“As promised, this version leaves behind the older Internet Explorer 6, 7, and 8 browsers. In return it is smaller, faster, and can be used in JavaScript environments where the code needed for old-IE compatibility often causes problems of its own. But don’t worry, the jQuery team still supports the 1.x branch which does run on IE 6/7/8. You can (and should) continue to use jQuery 1.9 (and the upcoming 1.10) on web sites that need to accommodate older browsers.”
JQuery is such a wonderful tool!
SO glad IE support (prior to 9.0) has been dropped!
The size (minified) dropped from 91KB to 82KB by simply removing support for the terrible nightmare that is Internet Explorer – how telling!
I just dropped into one of my pre-production webapps to replace 1.9 and haven’t found any faults (in Chrome or Firefox), so I’m quite pleased!
–The loon
A whole 11Kb/s whoopie do!</sarcasm>
The main thing was faster performance of the library rather than size of it.
Older IE will still be supported by the 1.9 series and we should be able to use a conditional tag.
BTW there was actually more shims used in jQuery 2.0 for browsers that weren’t IE … they had to work around more bugs in browsers that weren’t IE.
Microsoft’s IE team are actually working pretty hard to release faster and to the right W3C spec. Whether you believe it is because they have to or want to … it benefits every web dev.
Edited 2013-04-19 20:20 UTC
I don’t think these 11kb (zipped) code are comments. This is code that does not have to be executed or maintained. So it is certainly progress. No need for sarcasm.
Edited 2013-04-20 17:00 UTC
Yes it is legacy IE code. But the file size isn’t the big thing. It is the as you say the speed and maintainability of the code.
To drop IE 6 and 7 is good, to drop IE8 is stupid.
Edited 2013-04-19 02:49 UTC
That’s why they are continuing development on the 1.x branch as well. 2.0 requires a newish browser while 1.x will continue support and as IE8 usage dies so will usage of the 1.x branch.

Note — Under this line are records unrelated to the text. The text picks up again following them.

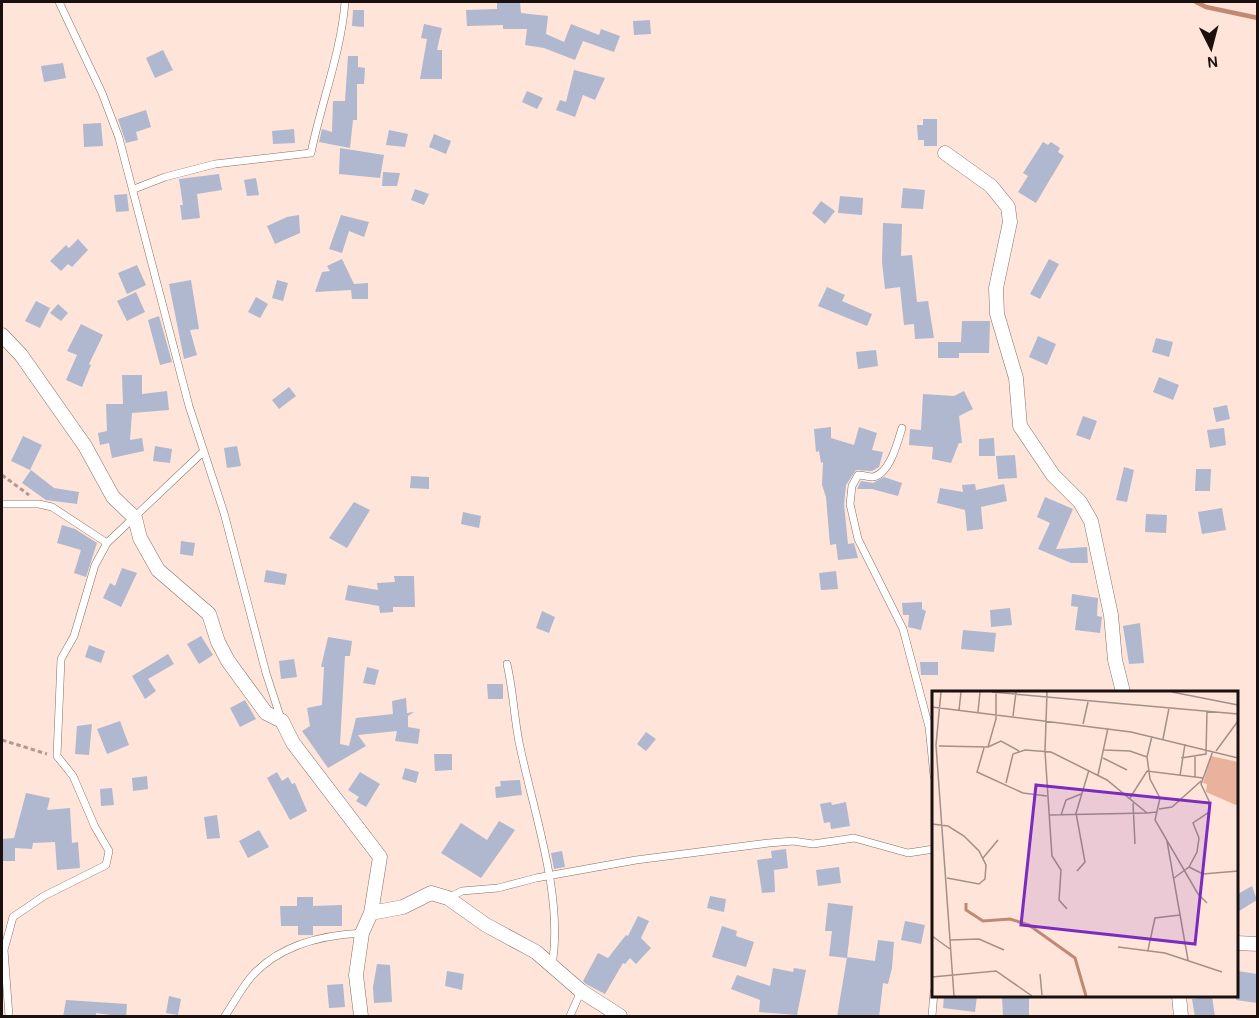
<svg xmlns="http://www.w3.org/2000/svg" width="1259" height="1018" font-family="Karla,sans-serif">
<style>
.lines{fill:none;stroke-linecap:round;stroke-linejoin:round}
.stream{stroke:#c18973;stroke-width:4.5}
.building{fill:#afb8ce}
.service-casing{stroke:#866f66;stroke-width:8}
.minor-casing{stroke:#866f66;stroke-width:15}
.path{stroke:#af9a93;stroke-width:3;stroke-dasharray:4.5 3;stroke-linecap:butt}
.service{stroke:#fff;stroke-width:7}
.minor{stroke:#fff;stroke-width:14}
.inset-river{fill:none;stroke:#c18973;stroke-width:3}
.inset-road{fill:none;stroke:#a39088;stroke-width:1.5}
.view{fill:#7b2cbf;fill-opacity:0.15;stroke:#7b2cbf;stroke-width:3}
.inset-edge{fill:none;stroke:#1a110e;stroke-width:3}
</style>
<rect width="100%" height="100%" fill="#ffe4da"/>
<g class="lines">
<path class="stream" d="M1196,2L1206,7L1258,18"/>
</g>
<path class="building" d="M497,2H520L521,13L548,16L546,34L564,42L571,24L599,35L601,29L620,36L614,52L583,41L575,60L544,48L525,45L527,29H503V25L467,26L466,10L497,9Z
M353,10H364V27L352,26Z
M650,20L651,34L634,35L633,21Z
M424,24L442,28L437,50H442V79H420L427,39L421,38Z
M163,50L173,70L155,78L146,58Z
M348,56H358V67L365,68L364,84H357V120H353L350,148L319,142L322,129L332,132L333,101H345Z
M63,63L66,78L44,82L41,66Z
M574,70L605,78L595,100L583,95L575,117L556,110L560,100L566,102Z
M527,91L543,98L537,109L522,102Z
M146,110L151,127L136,132L138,140L126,143L118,119Z
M923,119H937V146H924V140H918L917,125H923Z
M101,123L103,146L84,147L83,124Z
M294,129L295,143L273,144L272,131Z
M389,130L408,134L405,147L386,145Z
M434,134L451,141L446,154L429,147Z
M1043,142L1048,145L1051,142L1060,148L1058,152L1064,156L1036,203L1018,192L1028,176L1023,173Z
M340,148L384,155L380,178L339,174Z
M383,172L400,173L397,186H382Z
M219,174L222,190L197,194L200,218L182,220L180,205H183L179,179Z
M256,178L259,195L247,196L244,180Z
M903,188L925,190L923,209L901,208Z
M415,189L429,194L424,205L411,200Z
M127,194L129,211L116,212L114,195Z
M840,196L863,198L862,215L838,213Z
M821,201L835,211L825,224L812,213Z
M299,215L300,233L275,244L267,226L287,217Z
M341,215L369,222L364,237L349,231L342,253L329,249Z
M883,223L902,224L901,256L912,255L917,302L928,301L934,338L915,339L914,324L904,325L900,287L885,289L882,262Z
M78,239L88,250L72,267L68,264L61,271L50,261L66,245L69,248Z
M342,259L354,284L368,283V299H352L351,290L315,292L322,272L330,271L327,266Z
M1049,259L1059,264L1040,299L1030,294Z
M137,265L146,285L127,294L118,273Z
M191,280L199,329L190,330L197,355L184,359L169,284Z
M277,280L288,283L283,301L272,298Z
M827,287L845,295L842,301L872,314L867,326L818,306Z
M136,292L145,312L127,321L117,301Z
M256,297L268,304L260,318L248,312Z
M36,301L50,308L40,328L25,321Z
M58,304L68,313L61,321L50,313Z
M159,316L172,362L160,365L148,320Z
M962,321H990L989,353H959V358H938V342H961Z
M81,324L103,335L89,364L91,365L82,387L66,380L77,355L67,351Z
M1038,336L1056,344L1047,365L1029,357Z
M1156,338L1173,342L1169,357L1152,352Z
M876,350L878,366L858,369L856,352Z
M122,375H142V394L167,391L169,410L132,413L130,440L142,438L144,451L112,458L109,443L100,445L98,433L107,431L106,404H123Z
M1159,377L1179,385L1173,400L1153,392Z
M289,387L296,396L279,409L272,400Z
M964,391L973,409L959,416L962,443H959L951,463L932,459L933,447L909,445L910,429L921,430L923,394L954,396Z
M1227,405L1230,419L1216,422L1213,408Z
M1083,416L1097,421L1090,440L1076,435Z
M831,427V438L854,445L859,427L877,433L872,450L883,452L879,467L872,471L856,470L846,485L844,504L848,544L854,543L858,558L838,560L836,544L830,545L826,497L822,485L823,462L821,463L819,451L816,452L814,429Z
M1224,428L1226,445L1210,448L1207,430Z
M23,436L42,445L30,470L11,461Z
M994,438L995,456H979V439Z
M155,446L172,449L170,463L153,461Z
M237,446L241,466L227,468L224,448Z
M1015,455L1017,478L998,479L996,456Z
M1124,467L1134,470L1127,502L1116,500Z
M1196,469H1211L1210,491H1195Z
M31,470L54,488L79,492L77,504L46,500L22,483Z
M411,476L429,477V489L410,488Z
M884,477L902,483L898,496L872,489H857L861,481L873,483Z
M975,484L976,490L1004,484L1007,501L981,507L983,529L967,531L965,510L937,503L940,488L963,492L962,485Z
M1045,497L1073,509L1056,549L1087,547L1088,563H1071L1038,549L1050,523L1037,517Z
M354,502L370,510L347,548L329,538Z
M1222,508L1226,530L1202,534L1198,512Z
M463,512L481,516L479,528L461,524Z
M1146,514L1167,515L1166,533L1145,532Z
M62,525L75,529L97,543L86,577L74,573L81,550L57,543Z
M181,541L195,543L193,556L180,554Z
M122,568L137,573L121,607L103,598L110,583L115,586Z
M266,570L287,574L285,585L264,582Z
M836,571L838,589L821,590L819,573Z
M394,576H414L415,607H393V612L380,613L379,606L345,600L348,585L378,590L377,583L395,582Z
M1072,594L1098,598L1097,616L1102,617L1100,633L1075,630L1078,607L1071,606Z
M922,602V609L926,611L921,630L908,627L909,615H903L902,603Z
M1010,608L1012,625L991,627L990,610Z
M542,611L555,617L549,633L536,628Z
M1140,623L1144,663L1129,664L1123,626Z
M963,630L996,633L994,652L961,649Z
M201,636L213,655L199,664L187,644Z
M328,637L352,641L350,656H345L340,744L349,746L356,718L393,714L392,701L406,698L407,713L414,712L408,716V727L420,729L418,744L395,741L397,731L358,735L366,746L328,768L302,731L310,726L307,708L322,705L324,667H321Z
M89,645L105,651L101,663L85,657Z
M168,654L174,664L148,679L156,691L145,699L132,676Z
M294,659L297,677L281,679L279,661Z
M920,662H938V675H921Z
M367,667L379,670L375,685L363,683Z
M487,684H503V699H488Z
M245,700L256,719L240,727L230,708Z
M120,721L129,745L107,754L97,729Z
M92,724L89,755L75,754L77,726Z
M646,732L656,739L646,751L637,744Z
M434,754H452V770L435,771Z
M405,768L419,772L416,783L402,779Z
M277,772L282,781L288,777L292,784L295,783L307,811L290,820L267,778Z
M360,772L380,784L366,807L356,801L359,797L348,790Z
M147,776L148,789L133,791L132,778Z
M520,780L522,795L496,798L495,787L501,786L500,781Z
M112,788L114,805L101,806L100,789Z
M26,793L50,798L47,810L70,808L72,843L78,842L80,868L57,870L55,842L33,843L32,849L15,848V861H2V839L14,838Z
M831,802L832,805L846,802L850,826L831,829L830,822L824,823L820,804Z
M217,815L220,838L207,839L204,817Z
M499,821L515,830L481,878L441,853L461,823L487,840Z
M259,830L269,847L248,858L239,841Z
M786,849L788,868L774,870L775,892L762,893L757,860L772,858L771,851Z
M562,851L565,867L554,869L551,853Z
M839,867L841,883L818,886L816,870Z
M1252,886L1257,900L1236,913V895Z
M710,896L726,899L724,912L707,908Z
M297,897H313V906L342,905V926H313V935H298V926H281L280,906H297Z
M828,903L853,906L847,958L829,956L832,931H825Z
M638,916L649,921L641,938L651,948L636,964L630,958L625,964L623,963L605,994L586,984L583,981L598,953L608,958L626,935L628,936Z
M905,921L925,925L921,944L901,940Z
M722,926L737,931L736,936L754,942L746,967L712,957Z
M878,940L894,942L892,968L888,984L883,983L879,1017H837L847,957L875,961Z
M377,964L390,965L392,1002L374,1003L373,987Z
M773,968L793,972L794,968L806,970L797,1015L759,1012L760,1000L731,989L737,975L770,986Z
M447,971L464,974L462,990L445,986Z
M1238,971L1257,974V1003L1236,1000Z
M343,984L345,1007L329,1008L327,985Z
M169,996L181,999L178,1015L166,1013Z
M944,996H977L975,1012L943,1008Z
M1002,996H1029V1017H1003Z
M1212,996L1215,1017H1195L1192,999Z
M66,1000L127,1004L126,1017L96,1013V1017H63Z"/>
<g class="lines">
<defs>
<path id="service" d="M59,2L102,93L119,138L189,406L224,513L266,673L281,719
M134,189L165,177L215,164L311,153C321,103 341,53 345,2
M902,428C898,441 890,474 873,477C869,477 862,475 858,475L852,486L850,504L858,539L903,629L929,727L934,776
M2,504H39L52,507L107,543
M507,664C513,690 514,716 519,742C533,811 564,896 552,965
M448,898L462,891L498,888L536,878L636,860L769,843L793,841L813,844L854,838L908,853L934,849
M9,1016L4,950L13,917L44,896L106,865L109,851L95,827L73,776L57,756L61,659L74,636L95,565L107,543L204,451
M225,1016C233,1004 241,989 251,977C278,946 322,935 362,933
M570,1016L581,991
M932,1016L934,992"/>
<path id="minor" d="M945,153L991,186L1008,207L1010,222L996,288L997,314L1016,378L1020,426L1053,475L1080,502L1091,521L1111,615L1115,660L1123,692
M2,335L21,355L85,446L113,497L135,518L140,538L158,570L209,614L218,642L228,661L266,713L282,721L293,743L380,857L371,913L362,933L356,975L361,1016
M371,913L403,907L431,893L448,898L486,925L536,952L581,991L620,1016
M1236,943L1258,944
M1179,996L1181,1016"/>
</defs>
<use href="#service" class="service-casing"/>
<use href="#minor" class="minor-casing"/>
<path class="path" d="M2,475L29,495
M2,740L47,754"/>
<use href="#service" class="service"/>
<use href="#minor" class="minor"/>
</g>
<g transform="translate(932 691)">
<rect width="306" height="306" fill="#ffe4da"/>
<path d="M279,65L306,71V115L274,101L275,93L271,92Z" fill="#eab29c"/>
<path class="inset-river" d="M34,212V219L51,230L78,228L97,234L143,267L154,305"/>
<path class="inset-road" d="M9,1L4,54L22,305M60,1L306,23M115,1L113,60L119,151L120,165L129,179L127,209L135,218M240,1L306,14M0,16L199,41L306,67M27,19L29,1M46,21L48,1M81,25L84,1M151,33L156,11M220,45L215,66L218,88L228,107L223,129L266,203L275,212M231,48L237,17M7,55L56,56L64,28V1M56,56L69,50L87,60M52,57L45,81L91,102L115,105M172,59L198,60L215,66M284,60L306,30M171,67L195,79M249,67L274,63L275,20M166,84L176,37M248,85L253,53M263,86V66M74,92L81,63L93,59L119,61L175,89L215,122L225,121M198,107L215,80L271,87M201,112L203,153M227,118L240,116L269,90M117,124L215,122M129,124L134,109L149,103M0,133L16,135L32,145L47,160L54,174L53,188L47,193L15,187M235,150L256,269M51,167L66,149M257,176L271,183L306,180M145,180L153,171L144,122L157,79M242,187L257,176L265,161L267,147L261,132L277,121V110L269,93L281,60M0,245L18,258M18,249L47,248L72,259M186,256L233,262L290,281M216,259L223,227L248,224M108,283L110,304M0,286L64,280L100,305"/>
<path class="view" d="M104,94L278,112L263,253L89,234Z"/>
<rect width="306" height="306" class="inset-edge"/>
</g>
<rect width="1259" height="1018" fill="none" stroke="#1a110e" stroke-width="6"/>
<g transform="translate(1211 48) rotate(174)" stroke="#ffe4da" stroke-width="4.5" paint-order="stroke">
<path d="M0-4.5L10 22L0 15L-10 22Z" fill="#1a110e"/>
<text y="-9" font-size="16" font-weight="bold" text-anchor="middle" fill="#1a110e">N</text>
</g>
</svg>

Yeah, I think they’ve handled this pretty well. IE9 marks the point where it can be considered “good enough” to not need a lot of the previous special case handling.
Yes, IE8 is still used – some of my customers are only now upgrading to it as part of the migration away from XP – but for them, jQuery 1 is still there and maintained. And for the customers that *are* willing to run with IE9 as a minimum, we can get a little more efficiency by using jQuery 2.

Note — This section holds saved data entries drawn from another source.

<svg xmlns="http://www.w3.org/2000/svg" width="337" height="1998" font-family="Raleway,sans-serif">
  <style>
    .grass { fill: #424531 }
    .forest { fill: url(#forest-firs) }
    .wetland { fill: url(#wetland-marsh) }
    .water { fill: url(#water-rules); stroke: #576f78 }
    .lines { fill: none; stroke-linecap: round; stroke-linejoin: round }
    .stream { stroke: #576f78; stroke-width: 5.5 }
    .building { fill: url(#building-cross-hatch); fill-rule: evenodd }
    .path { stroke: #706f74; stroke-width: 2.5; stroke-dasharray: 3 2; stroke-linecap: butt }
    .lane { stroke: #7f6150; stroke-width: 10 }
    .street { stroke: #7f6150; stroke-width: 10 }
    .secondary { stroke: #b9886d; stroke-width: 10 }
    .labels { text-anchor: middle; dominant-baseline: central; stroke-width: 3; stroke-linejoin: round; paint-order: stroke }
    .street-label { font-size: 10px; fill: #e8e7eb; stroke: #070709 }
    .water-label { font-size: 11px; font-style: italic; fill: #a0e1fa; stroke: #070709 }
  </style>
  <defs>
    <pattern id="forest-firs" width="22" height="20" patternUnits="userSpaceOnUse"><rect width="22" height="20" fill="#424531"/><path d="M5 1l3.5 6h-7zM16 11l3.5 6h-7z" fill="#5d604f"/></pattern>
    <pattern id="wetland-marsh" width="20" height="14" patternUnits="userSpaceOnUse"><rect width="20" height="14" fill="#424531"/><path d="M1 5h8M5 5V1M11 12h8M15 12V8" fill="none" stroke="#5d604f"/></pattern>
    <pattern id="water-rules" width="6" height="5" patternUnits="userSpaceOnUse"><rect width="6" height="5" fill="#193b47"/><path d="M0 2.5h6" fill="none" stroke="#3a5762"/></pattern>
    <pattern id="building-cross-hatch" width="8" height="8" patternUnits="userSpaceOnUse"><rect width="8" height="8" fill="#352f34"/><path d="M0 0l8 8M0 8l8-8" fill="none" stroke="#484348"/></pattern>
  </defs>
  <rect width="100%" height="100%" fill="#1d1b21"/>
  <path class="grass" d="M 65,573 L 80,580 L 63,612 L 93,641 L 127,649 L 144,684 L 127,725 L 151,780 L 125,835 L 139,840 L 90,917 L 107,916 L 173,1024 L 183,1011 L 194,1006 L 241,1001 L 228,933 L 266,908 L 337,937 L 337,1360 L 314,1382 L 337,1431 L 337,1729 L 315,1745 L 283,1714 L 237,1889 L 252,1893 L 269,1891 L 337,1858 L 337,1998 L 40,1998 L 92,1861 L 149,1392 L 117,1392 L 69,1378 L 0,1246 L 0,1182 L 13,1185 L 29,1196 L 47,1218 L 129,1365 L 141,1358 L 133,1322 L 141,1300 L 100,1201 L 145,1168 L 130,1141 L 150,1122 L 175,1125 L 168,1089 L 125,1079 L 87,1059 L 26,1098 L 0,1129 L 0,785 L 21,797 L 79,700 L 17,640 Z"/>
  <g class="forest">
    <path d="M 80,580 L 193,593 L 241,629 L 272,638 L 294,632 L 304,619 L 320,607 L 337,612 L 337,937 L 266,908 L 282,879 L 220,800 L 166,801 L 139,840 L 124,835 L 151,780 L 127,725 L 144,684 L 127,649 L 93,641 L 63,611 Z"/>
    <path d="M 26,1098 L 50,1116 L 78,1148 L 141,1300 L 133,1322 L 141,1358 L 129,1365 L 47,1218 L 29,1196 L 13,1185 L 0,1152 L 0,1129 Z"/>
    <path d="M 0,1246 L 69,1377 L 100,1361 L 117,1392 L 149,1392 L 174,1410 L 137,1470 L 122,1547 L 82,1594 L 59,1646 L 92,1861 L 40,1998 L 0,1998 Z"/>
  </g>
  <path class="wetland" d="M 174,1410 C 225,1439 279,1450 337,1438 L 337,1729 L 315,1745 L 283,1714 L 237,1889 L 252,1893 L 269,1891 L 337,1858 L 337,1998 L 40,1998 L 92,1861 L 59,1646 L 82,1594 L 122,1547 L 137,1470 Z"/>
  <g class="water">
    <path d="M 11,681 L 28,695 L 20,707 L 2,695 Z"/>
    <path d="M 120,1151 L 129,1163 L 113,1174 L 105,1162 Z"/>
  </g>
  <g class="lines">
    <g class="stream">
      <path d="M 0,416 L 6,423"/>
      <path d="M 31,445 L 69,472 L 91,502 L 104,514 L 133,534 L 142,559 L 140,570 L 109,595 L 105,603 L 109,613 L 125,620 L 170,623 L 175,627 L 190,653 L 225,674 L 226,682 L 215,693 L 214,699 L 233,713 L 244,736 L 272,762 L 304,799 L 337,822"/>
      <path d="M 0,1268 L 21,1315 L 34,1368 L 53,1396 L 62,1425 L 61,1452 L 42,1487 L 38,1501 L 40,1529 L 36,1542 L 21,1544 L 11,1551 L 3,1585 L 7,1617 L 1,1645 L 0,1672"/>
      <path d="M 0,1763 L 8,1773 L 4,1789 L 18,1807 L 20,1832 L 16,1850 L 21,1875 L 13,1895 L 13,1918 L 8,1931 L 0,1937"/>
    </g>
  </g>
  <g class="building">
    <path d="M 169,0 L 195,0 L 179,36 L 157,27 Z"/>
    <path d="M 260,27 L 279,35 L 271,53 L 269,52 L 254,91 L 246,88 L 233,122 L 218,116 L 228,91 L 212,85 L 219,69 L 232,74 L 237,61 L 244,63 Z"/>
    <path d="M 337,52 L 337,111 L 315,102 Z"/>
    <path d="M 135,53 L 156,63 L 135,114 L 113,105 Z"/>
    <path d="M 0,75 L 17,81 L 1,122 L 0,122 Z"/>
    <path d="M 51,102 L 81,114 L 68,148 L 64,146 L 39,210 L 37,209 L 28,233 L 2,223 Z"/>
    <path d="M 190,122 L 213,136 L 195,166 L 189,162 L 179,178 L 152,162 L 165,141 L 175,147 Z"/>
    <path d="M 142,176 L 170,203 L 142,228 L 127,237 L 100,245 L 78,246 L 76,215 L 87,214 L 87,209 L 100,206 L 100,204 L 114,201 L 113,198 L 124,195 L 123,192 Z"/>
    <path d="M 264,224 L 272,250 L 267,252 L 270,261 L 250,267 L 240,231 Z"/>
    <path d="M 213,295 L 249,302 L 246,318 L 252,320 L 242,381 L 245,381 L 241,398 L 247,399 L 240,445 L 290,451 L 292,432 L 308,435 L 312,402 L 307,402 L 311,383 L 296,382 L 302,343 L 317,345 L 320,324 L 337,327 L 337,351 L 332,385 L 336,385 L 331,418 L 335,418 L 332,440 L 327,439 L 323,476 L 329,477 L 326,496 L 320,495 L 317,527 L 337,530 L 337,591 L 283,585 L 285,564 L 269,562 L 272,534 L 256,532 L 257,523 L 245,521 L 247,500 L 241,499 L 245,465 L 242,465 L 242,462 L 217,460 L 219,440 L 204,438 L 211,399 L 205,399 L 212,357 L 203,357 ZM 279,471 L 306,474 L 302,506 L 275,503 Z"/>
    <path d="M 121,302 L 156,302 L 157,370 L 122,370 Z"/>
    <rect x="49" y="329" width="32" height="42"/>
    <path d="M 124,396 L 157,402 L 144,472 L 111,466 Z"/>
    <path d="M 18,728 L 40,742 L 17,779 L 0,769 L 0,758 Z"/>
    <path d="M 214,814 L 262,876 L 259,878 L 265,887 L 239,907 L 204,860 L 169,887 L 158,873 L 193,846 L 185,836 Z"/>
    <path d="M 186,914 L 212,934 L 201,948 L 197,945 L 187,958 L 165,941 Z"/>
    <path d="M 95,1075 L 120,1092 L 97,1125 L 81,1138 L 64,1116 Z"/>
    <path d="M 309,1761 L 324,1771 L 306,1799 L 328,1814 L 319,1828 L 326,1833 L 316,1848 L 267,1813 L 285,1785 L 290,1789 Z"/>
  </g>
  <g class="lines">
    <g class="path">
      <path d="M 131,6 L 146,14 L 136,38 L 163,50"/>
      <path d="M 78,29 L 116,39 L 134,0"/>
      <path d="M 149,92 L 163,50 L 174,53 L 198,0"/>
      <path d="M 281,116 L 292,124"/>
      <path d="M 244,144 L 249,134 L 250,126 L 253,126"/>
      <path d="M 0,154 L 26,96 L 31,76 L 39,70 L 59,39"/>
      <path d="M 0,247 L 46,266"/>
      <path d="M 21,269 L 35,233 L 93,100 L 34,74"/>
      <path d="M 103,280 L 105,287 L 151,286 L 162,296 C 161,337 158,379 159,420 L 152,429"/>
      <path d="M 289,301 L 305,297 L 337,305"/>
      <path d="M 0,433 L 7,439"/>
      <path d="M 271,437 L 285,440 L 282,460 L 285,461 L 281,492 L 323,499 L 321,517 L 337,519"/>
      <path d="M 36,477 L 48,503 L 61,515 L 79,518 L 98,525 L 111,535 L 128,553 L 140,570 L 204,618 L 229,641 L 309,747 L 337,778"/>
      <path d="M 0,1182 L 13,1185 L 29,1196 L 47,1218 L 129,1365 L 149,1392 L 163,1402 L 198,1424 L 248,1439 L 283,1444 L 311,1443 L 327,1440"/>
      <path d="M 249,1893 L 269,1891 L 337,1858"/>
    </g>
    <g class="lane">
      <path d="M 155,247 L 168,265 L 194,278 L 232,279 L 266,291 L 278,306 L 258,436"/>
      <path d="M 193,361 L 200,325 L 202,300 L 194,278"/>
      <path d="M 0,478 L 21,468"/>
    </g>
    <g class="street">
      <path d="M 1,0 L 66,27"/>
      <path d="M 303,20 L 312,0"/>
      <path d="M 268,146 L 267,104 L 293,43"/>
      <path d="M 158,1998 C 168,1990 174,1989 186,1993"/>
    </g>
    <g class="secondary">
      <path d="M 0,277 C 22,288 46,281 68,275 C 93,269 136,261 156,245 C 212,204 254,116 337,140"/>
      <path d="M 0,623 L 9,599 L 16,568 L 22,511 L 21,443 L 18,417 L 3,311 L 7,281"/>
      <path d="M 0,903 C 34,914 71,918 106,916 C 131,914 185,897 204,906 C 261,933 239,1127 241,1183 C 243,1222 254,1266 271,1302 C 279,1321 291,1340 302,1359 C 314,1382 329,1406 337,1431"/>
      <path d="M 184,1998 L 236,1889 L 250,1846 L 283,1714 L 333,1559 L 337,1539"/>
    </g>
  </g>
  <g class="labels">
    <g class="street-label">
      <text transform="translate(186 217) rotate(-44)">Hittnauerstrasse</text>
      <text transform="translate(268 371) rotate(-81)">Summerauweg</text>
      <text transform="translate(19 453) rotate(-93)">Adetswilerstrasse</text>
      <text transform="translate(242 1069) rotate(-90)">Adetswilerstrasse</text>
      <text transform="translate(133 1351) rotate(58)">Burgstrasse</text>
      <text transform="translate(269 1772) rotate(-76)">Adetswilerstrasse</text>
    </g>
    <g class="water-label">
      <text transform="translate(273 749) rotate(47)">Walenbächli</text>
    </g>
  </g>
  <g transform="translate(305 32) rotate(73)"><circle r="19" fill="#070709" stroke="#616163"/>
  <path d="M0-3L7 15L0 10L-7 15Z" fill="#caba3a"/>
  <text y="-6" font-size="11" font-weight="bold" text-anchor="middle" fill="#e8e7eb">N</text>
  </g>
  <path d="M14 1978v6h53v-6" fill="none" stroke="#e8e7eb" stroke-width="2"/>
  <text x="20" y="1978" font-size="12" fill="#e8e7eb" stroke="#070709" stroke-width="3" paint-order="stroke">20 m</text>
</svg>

I agree. IE8 is as high as you can go with Windows XP, and there are still a lot of installations out there.
Right, except you can still use Chrome, Firefox, Opera, etc…
For some, that is not the solution.
But not on some corporate intranets. And the usual response to this is, ‘well, if they coded to standards …’ But remember that a lot of these sites were developed in the mid-to-late 90’s, so they’re now 10-15 years old. It’s the same reason why a lot of businesses are still run on apps that were written in VB6. If it ain’t broke …
Back then, if you needed, for example, a treeview control with a popup menu on your website, there just weren’t a whole lot of other options than to use ActiveX. Ajax didn’t become a thing until years later. In the case where I work, they’ve done a lot of work to remove the IE-dependencies, but there’s probably 10-20% left that still require IE. Some of us have tried using ‘IE Tab’-like extensions, but that’s still a bit of a PITA in some spots and doesn’t really work all that well.
How should I put it? Oh yeah: fuck ’em.
Really. If your IT department is so out of touch with reality and current technologies that they won’t allow a modern browser alongside their stone-age IE then fuck ’em.
LOL, they allow modern browsers, but some stuff on the intranet (that we use daily) still only works with IE, so we HAVE to use IE. ‘So, why don’t they fix it then?’ They have fixed most of it. Don’t know what they’re waiting for to fix the rest I assume it would be quite costly, or they would have done it by now.
I always find this funny.
It about corporate intranets. A lot of stuff (and I unfortunately contributed to it at the time) is IE specific.
TBH I don’t see how a lot of this is affects jQuery.
* A lot of these sites existed before Prototype Framework (which was the inspiration for jQuery).
* Open source stuff is largely frowned upon.
* Tools like browsium (Multiple IEs for basically Windows Vista and above in a corp environment) exist.
* I think people should be able to use any browser as long as it suites them. I don’t use IE … I know a lot of people that do who aren’t techy and who am I to force them to use another browser?
Edited 2013-04-19 20:16 UTC
TBH I think they will be keeping backward compatibility, so supporting older IE will be simply using a conditional tag.